Kentucky Lock
Locks and Dams

Kentucky Lock’s First Lift-In Shell Placed

The Nashville Engineer District set its first 1.3-million-pound concrete shell August 6. The lift-in shell forms a part of the downstream cofferdam for the new Tennessee River lock under construction at Kentucky Dam, a Tennessee Valley Authority project.

Vessel operating restrictions will be in place in Kentucky Lock’s lower approach channel through August 14. Both upbound and downbound vessels will be restricted to a speed no greater than a slow walk from the downstream miter gates to the downstream Highway 62 bridge—a reach length of approximately 1,400 feet. Vessel pilots will receive specific instructions for these speed restrictions by the lock operator.

This speed restriction is intended to minimize wheel wash impacts to the shell-setting equipment and to the empty shell after it has been placed, and until such time that sufficient concrete can be placed to stabilize it. The contractor’s dedicated helper boat, the mv. Maverick, will assist all vessels through this constricted area.

Lifting and setting this massive concrete shell represented a critical milestone toward completion of the new 1,200-foot-long navigation lock and involves techniques never previously attempted, according to the Corps.
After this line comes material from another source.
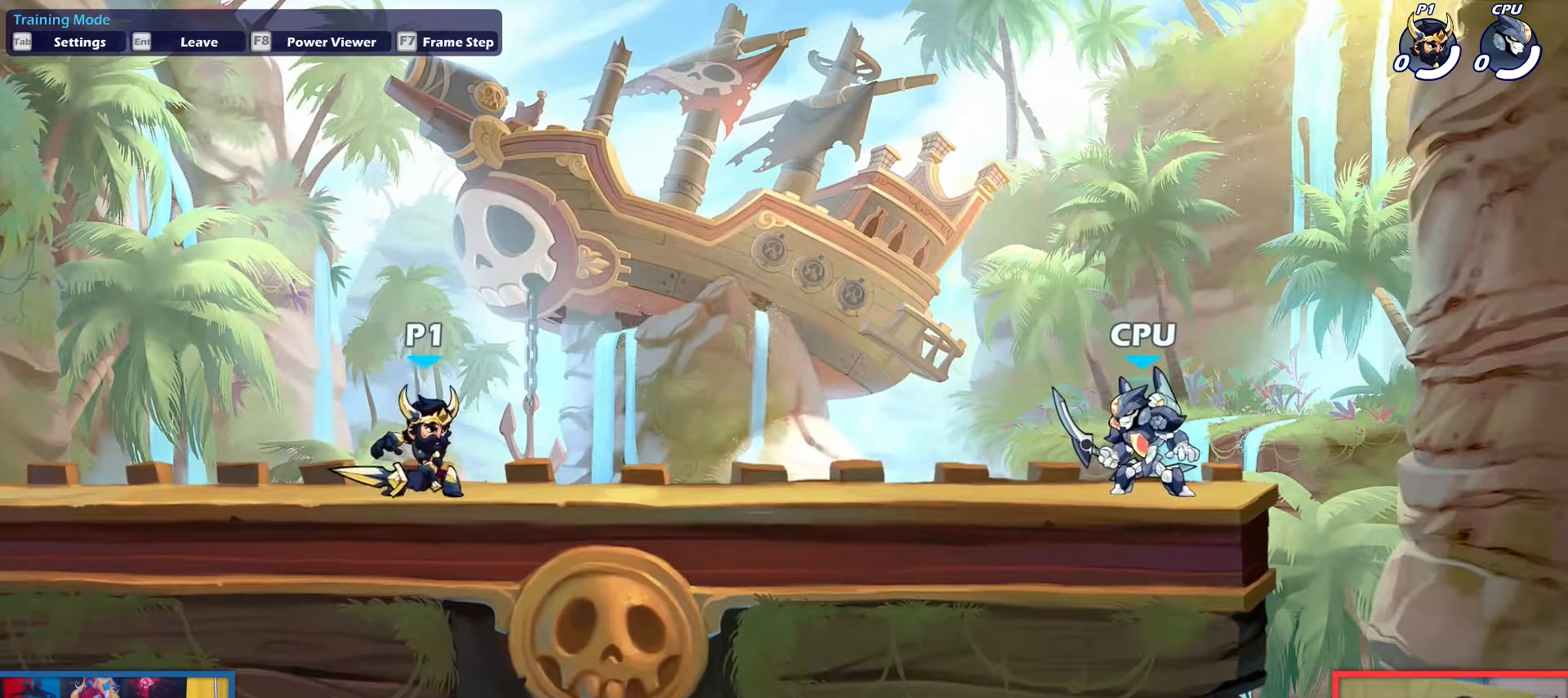
{"keys": [], "events": []}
The project involved a large and specially constructed catamaran gantry barge system that lifted a large concrete box (or shell) off of the barge it was cast on. An animated video illustrating the gantry barge’s operation is available at https://youtu.be/SEraoQwQAVs.

The rectangular shell is approximately 46 feet wide, 51 feet long, and 33 feet tall with concrete walls about 1 foot thick.  The gantry barge moved about 200 yards to position itself in the set-down location. Once it was precisely positioned by a system of eight cables, the gantry barge lowered the shell into the water onto a prepared foundation on the bedrock.
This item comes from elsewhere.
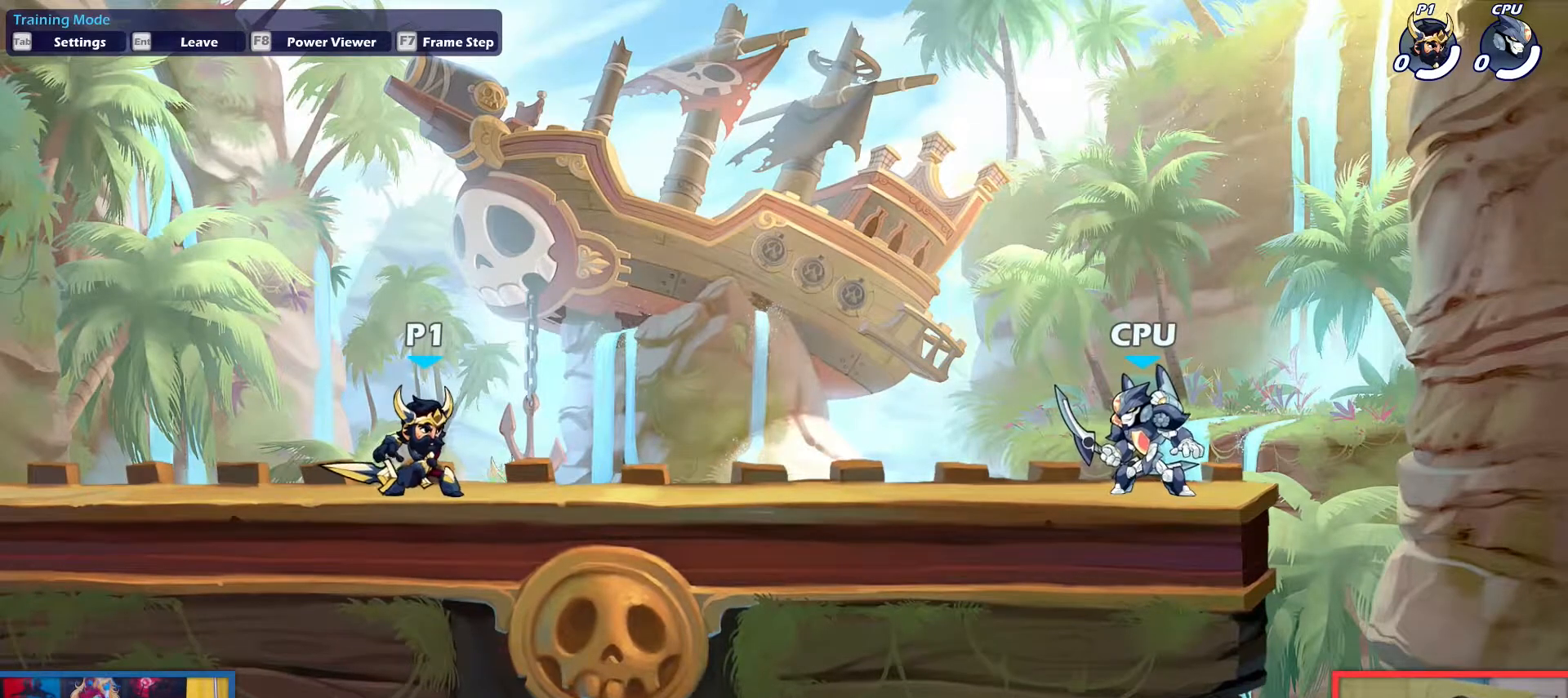
{"keys": [], "events": []}
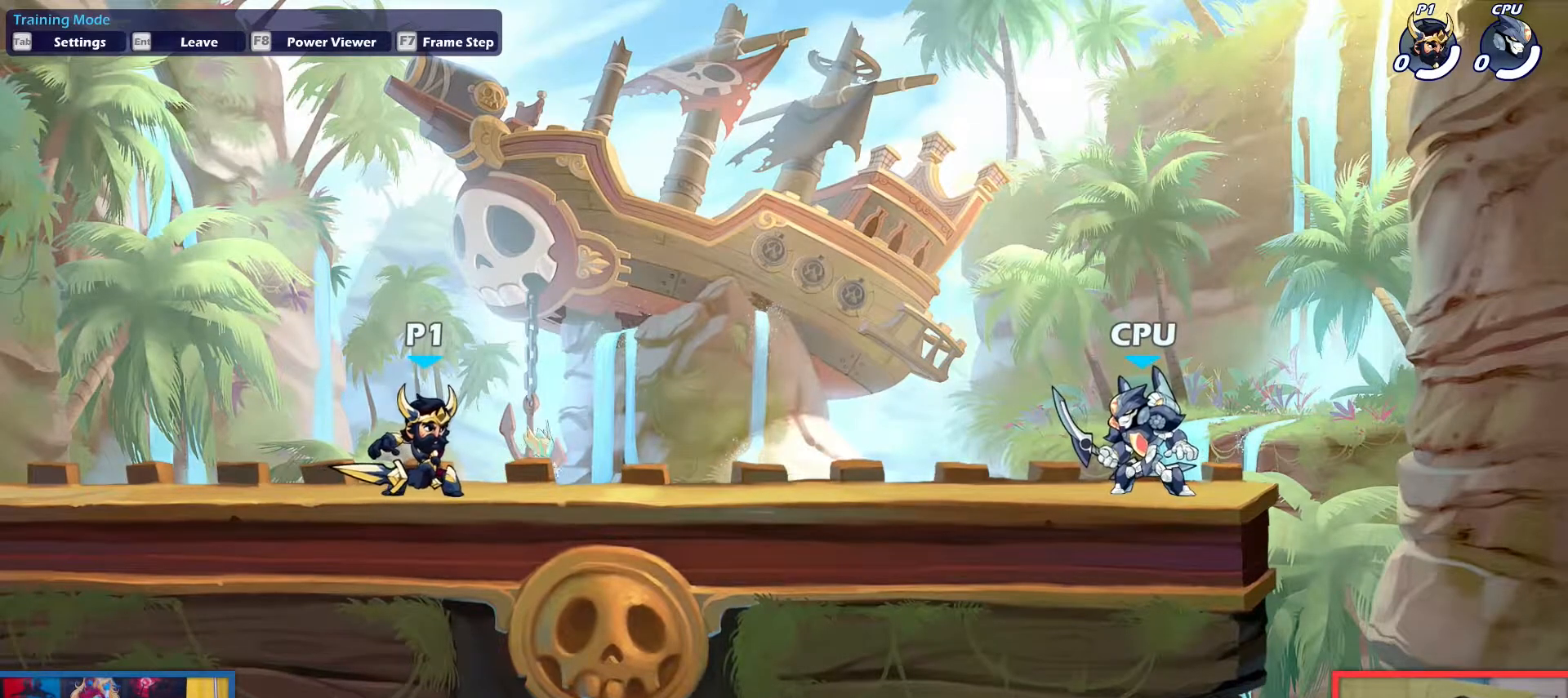
{"keys": [], "events": []}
Four spuds on the shell were adjusted to put the weight of the shell on the foundation and off the gantry barge. The gantry barge was then disconnected from the shell and moved 200 yards downstream.

This was the first of 10 shells to be installed and there will be opportunities to view the installation of the remaining shells over the next year, the Corps announced.

“Reaching this point in the project is a monumental accomplishment that is a testimony to a lot of hard work by the Kentucky Lock Team,” said Lt. Col. Cullen Jones, Nashville District commander. “The Corps, our partners at Tennessee Valley Authority, and our contractor, Johnson Brothers, have been working very well together to overcome the many challenges facing them on a project of this magnitude to make this day happen.”

The Corps is constructing a new navigation lock at Kentucky Dam to reduce the significant bottleneck that the 600-foot-long current lock causes on this important waterway. Because of high Tennessee River traffic levels and the current lock’s size, the delay times for commercial tows going through Kentucky Lock average from eight to 10 hours—near the highest in the country.

“The new lock will eliminate these delays and result in a much more efficient river transportation system,” Jones said.

The total cost for the Kentucky Lock project is $1.25 billion with about $455 million expended to date, or about 36 percent complete. Funding bottlenecks that have plagued the project since construction commenced in 1998 have been lifted in the last three years. This has allowed progress to proceed full tilt for the downstream cofferdam and has allowed the advertisement of the next large construction contract for the project, the Downstream Lock Excavation. This contract is expected to be awarded by September 30.